Tuesday 8 August 2023

Dialogues des Carmelites at Glyndebourne, or, A Minority Opinion

 Note: This is a review of the performance on Saturday 29th July 2023.

I feel obliged to preface what follows with a few caveats. First, I am very much in a minority in not being overwhelmed by this production (though my partner was in agreement) both as regards the critics and the rest of the audience at the performance I attended if the applause for Barrie Kosky's appearance was any guide. Second, I've seen a few Kosky productions over the years (usually in Edinburgh) and I can't think of a single one that really blew me away compared to his unstaged concerts of Yiddish opera and Weill. Third, I was very tired. Nevertheless I have to come back to this - the previous occasion I saw this opera live, the Royal Opera House/Robert Carsen production (reviewed here) - I found it overwhelmingly powerful.

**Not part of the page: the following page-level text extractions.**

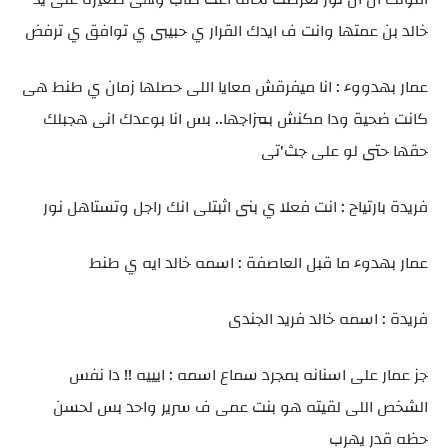
خالد بن عمتها وانت ف ايدك القرار ي حبيبى ي توافق ي ترفض
عمار بهدووء : انا ميفرقش معايا اللى حصلها زمان ي طنط هى
كانت ضحية ودا مكنش بمزاجها.. بس انا بوعدك انى هجبلك
حقها حتى لو على جث'تى
فريدة بارتياح : انت فعلا ي بنى اثبتلى انك راجل وتستاهل نور
عمار بهدوء ما قبل العاصفة : اسمه خالد ايه ي طنط
فريدة : اسمه خالد فريد الجندى
جز عمار على اسنانه بمجرد سماع اسمه : ايييه !! دا نفس
الشخص اللى لقيته هو بنت عمى ف سرير واحد بس لحسن
حظه قدر يهرب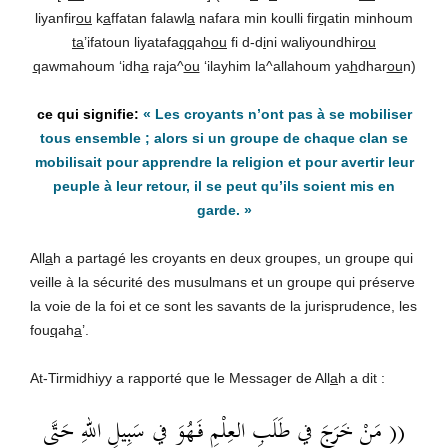
liyanfir
ou
k
a
ffatan falawl
a
nafara min koulli fir
q
atin minhoum
ta
’ifatoun liyatafa
qq
ah
ou
fi d-d
i
ni waliyoundhir
ou
q
awmahoum ‘idh
a
ra
j
a^
ou
‘ilayhim la^allahoum ya
h
dhar
ou
n)
« Les croyants n’ont pas à se mobiliser
tous ensemble ; alors si un groupe de chaque clan se
mobilisait pour apprendre la religion et pour avertir leur
peuple à leur retour, il se peut qu’ils soient mis en
garde. »
All
a
h a partagé les croyants en deux groupes, un groupe qui
veille à la sécurité des musulmans et un groupe qui préserve
la voie de la foi et ce sont les savants de la jurisprudence, les
fou
q
ah
a
’.
At-Tirmidhiyy a rapporté que le Messager de All
a
h a dit :
(( مَنْ خَرَجَ في طَلَبِ العِلْمِ فَهُوَ في سَبِيلِ اللهِ حَتَّى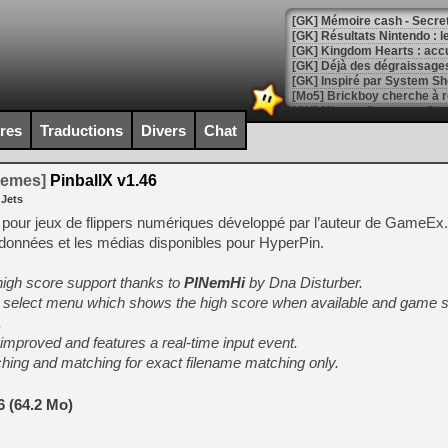
[GK] Mémoire cash - Secret 
[GK] Résultats Nintendo : 
[GK] Déjà des dégraissage
[Mo5] Brickboy cherche à r
[GK] Minecraft et ses « Gra
ires
Traductions
Divers
Chat
[GK] Beast of Reincarnation
[GK] Ubisoft : fin de parti
[GK] Mémoire cash - Metroid
temes]
PinballX v1.46
[GK] Dan Houser (GTA) défe
 Jets
[GK] Comment EA Sports FC
[GK] Crimson Moon : un Dark
t pour jeux de flippers numériques développé par l’auteur de GameEx. 
[GK] Isle of Reveries : le j
données et les médias disponibles pour HyperPin.
[GK] Moonlighter 2 : The En
[GK] Capcom relance Monste
high score support thanks to
PINemHi
by Dna Disturber.
 select menu which shows the high score when available and game st
.
[Mo5] Deux inédits du Virtu
mproved and features a real-time input event.
[GK] Le beat'em up The Walk
earching and matching for exact filename matching only.
[GK] Endless Legend 2 : enf
6 (64.2 Mo)
[LS] [PS5] Le WebKit Userl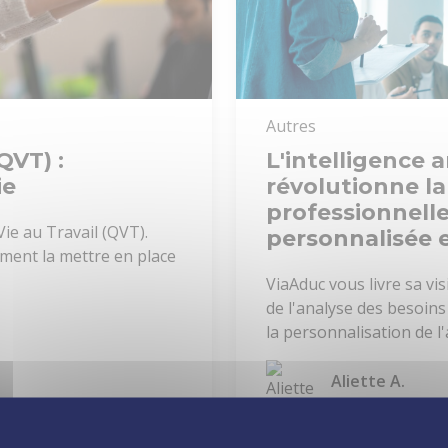
Autres
QVT) :
L'intelligence ar
ie
révolutionne l
professionnelle
ie au Travail (QVT).
personnalisée e
mment la mettre en place
ViaAduc vous livre sa visi
de l'analyse des besoins
la personnalisation de l
Aliette A.
15 mars 2024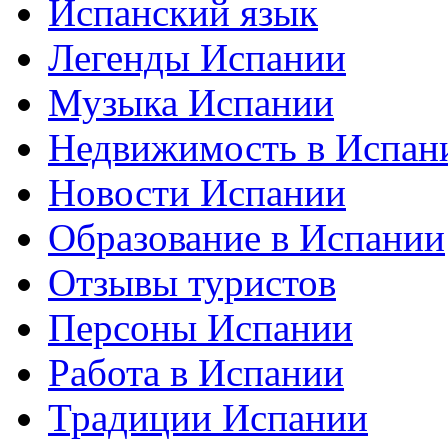
Испанский язык
Легенды Испании
Музыка Испании
Недвижимость в Испан
Новости Испании
Образование в Испании
Отзывы туристов
Персоны Испании
Работа в Испании
Традиции Испании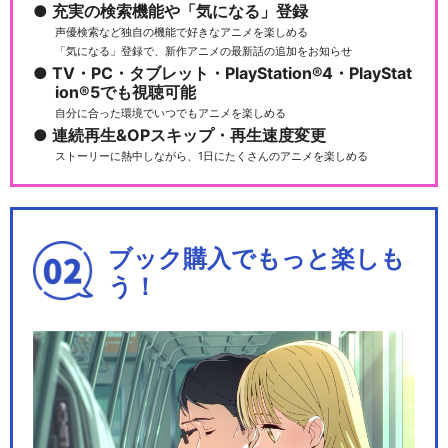
充実の検索機能や「気になる」登録
声優検索など独自の機能で好きなアニメを楽しめる
「気になる」登録で、新作アニメの最新話の追加をお知らせ
TV・PC・タブレット・PlayStation®4・PlayStat
ion®5でも視聴可能
自分に合った環境でいつでもアニメを楽しめる
連続再生&OPスキップ・再生速度変更
ストーリーに熱中しながら、1日にたくさんのアニメを楽しめる
ブック購入でもっと楽しも
う！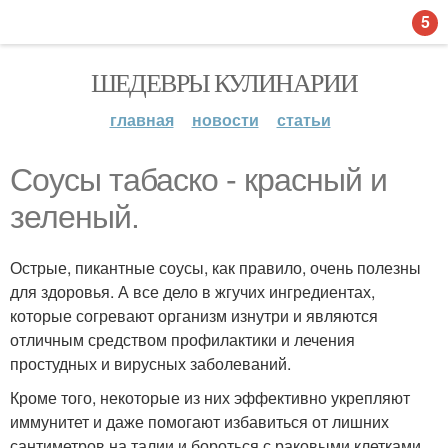
5
ШЕДЕВРЫ КУЛИНАРИИ
главная
новости
статьи
Соусы табаско - красный и
зеленый.
Острые, пикантные соусы, как правило, очень полезны
для здоровья. А все дело в жгучих ингредиентах,
которые согревают организм изнутри и являются
отличным средством профилактики и лечения
простудных и вирусных заболеваний.
Кроме того, некоторые из них эффективно укрепляют
иммунитет и даже помогают избавиться от лишних
сантиметров на талии и бороться с раковыми клетками.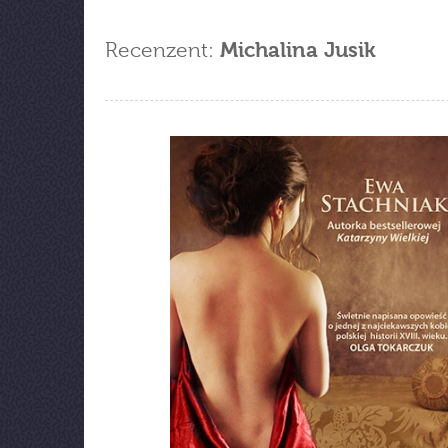
Recenzent:
Michalina Jusik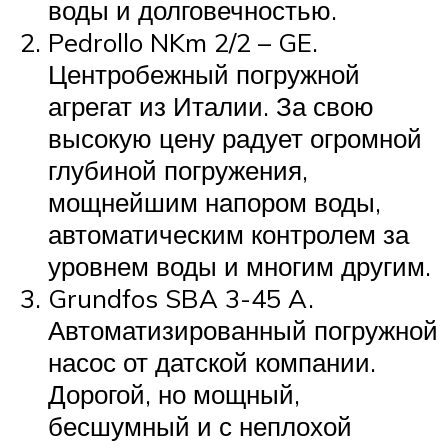
воды и долговечностью.
Pedrollo NKm 2/2 – GE.
Центробежный погружной
агрегат из Италии. За свою
высокую цену радует огромной
глубиной погружения,
мощнейшим напором воды,
автоматическим контролем за
уровнем воды и многим другим.
Grundfos SBA 3-45 A.
Автоматизированный погружной
насос от датской компании.
Дорогой, но мощный,
бесшумный и с неплохой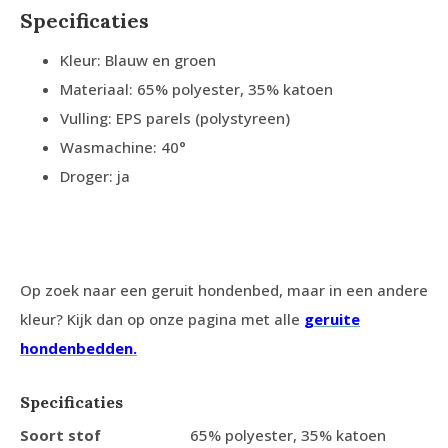
Specificaties
Kleur: Blauw en groen
Materiaal: 65% polyester, 35% katoen
Vulling: EPS parels (polystyreen)
Wasmachine: 40°
Droger: ja
Op zoek naar een geruit hondenbed, maar in een andere
kleur? Kijk dan op onze pagina met alle
geruite
hondenbedden.
Specificaties
Soort stof
65% polyester, 35% katoen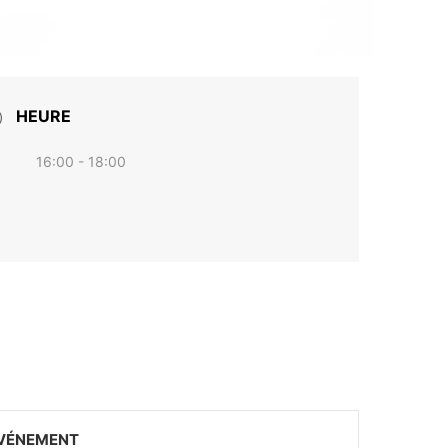
HEURE
16:00 - 18:00
ÉVÉNEMENT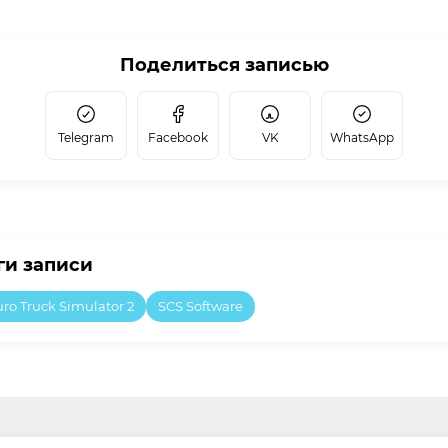
Поделиться записью
Telegram
Facebook
VK
WhatsApp
ги записи
ro Truck Simulator 2
SCS Software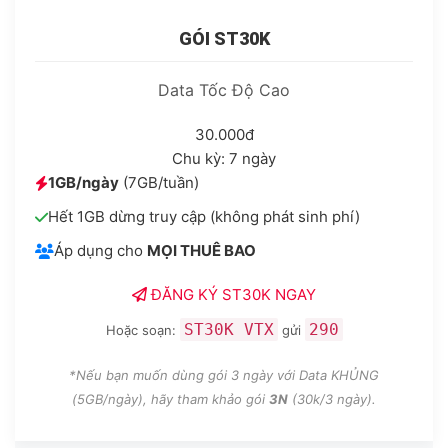
GÓI ST30K
Data Tốc Độ Cao
30.000đ
Chu kỳ: 7 ngày
1GB/ngày
(7GB/tuần)
Hết 1GB dừng truy cập (không phát sinh phí)
Áp dụng cho
MỌI THUÊ BAO
ĐĂNG KÝ ST30K NGAY
ST30K VTX
290
Hoặc soạn:
gửi
*Nếu bạn muốn dùng gói 3 ngày với Data KHỦNG
(5GB/ngày), hãy tham khảo gói
3N
(30k/3 ngày).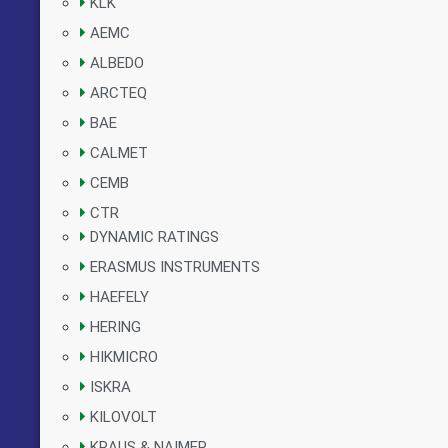
KLK
AEMC
ALBEDO
ARCTEQ
BAE
CALMET
CEMB
CTR
DYNAMIC RATINGS
ERASMUS INSTRUMENTS
HAEFELY
HERING
HIKMICRO
ISKRA
KILOVOLT
KRAUS & NAIMER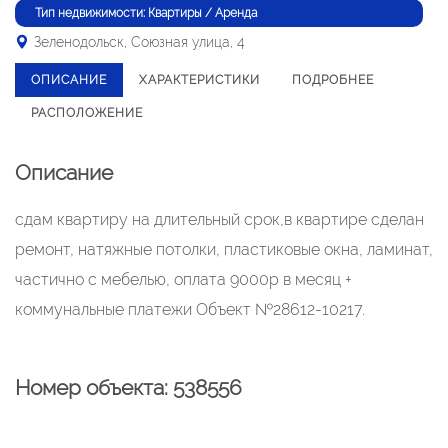
Тип недвижимости: Квартиры / Аренда
Зеленодольск, Союзная улица, 4
ОПИСАНИЕ
ХАРАКТЕРИСТИКИ
ПОДРОБНЕЕ
РАСПОЛОЖЕНИЕ
Описание
сдам квартиру на длительный срок,в квартире сделан
ремонт, натяжные потолки, пластиковые окна, ламинат,
частично с мебелью, оплата 9000р в месяц +
коммунальные платежи Объект №28612-10217.
Номер объекта: 538556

This performance, for me, did not achieve a similar punch.

My first issue was designer Katrin Lea Tag's set. It's a roughly triangular room, the white walls oddly stippled, and with a single narrow entrance/exit at the rear. This has to serve as the Marquis's house, all of the various rooms in the convent, and the execution space at the conclusion. I never really felt I had a concrete sense of where we were supposed to be, despite the period costumes of the opening scene. Having, for about two thirds of the show, only the single point of access at the back coupled with the closed in nature of the rest of the set should create the claustrophobic atmosphere the work needs, but I can only say I found it much less effective in this regard than the Carsen production where so much of that effect was achieved by the bodies of the mob - with a consequent much greater sense of their threat. That one point of access also makes set changes, despite the minimal amount of set, cumbersome to achieve (though I think a factor here may also be Kosky's determination to slow down the action which we'll come back to). After the interval (spoilers) one of the walls is breached. Others in my party found this an enormously effective coup de theatre but again I found the mob here, despite the spitting and physical violence, less threatening than I recall it in the Carsen production. There are also smaller annoyances, the (presumably) blood trickling down the wall in the first half I thought excessive, the production of the flowers from under one of the walls cumbersome.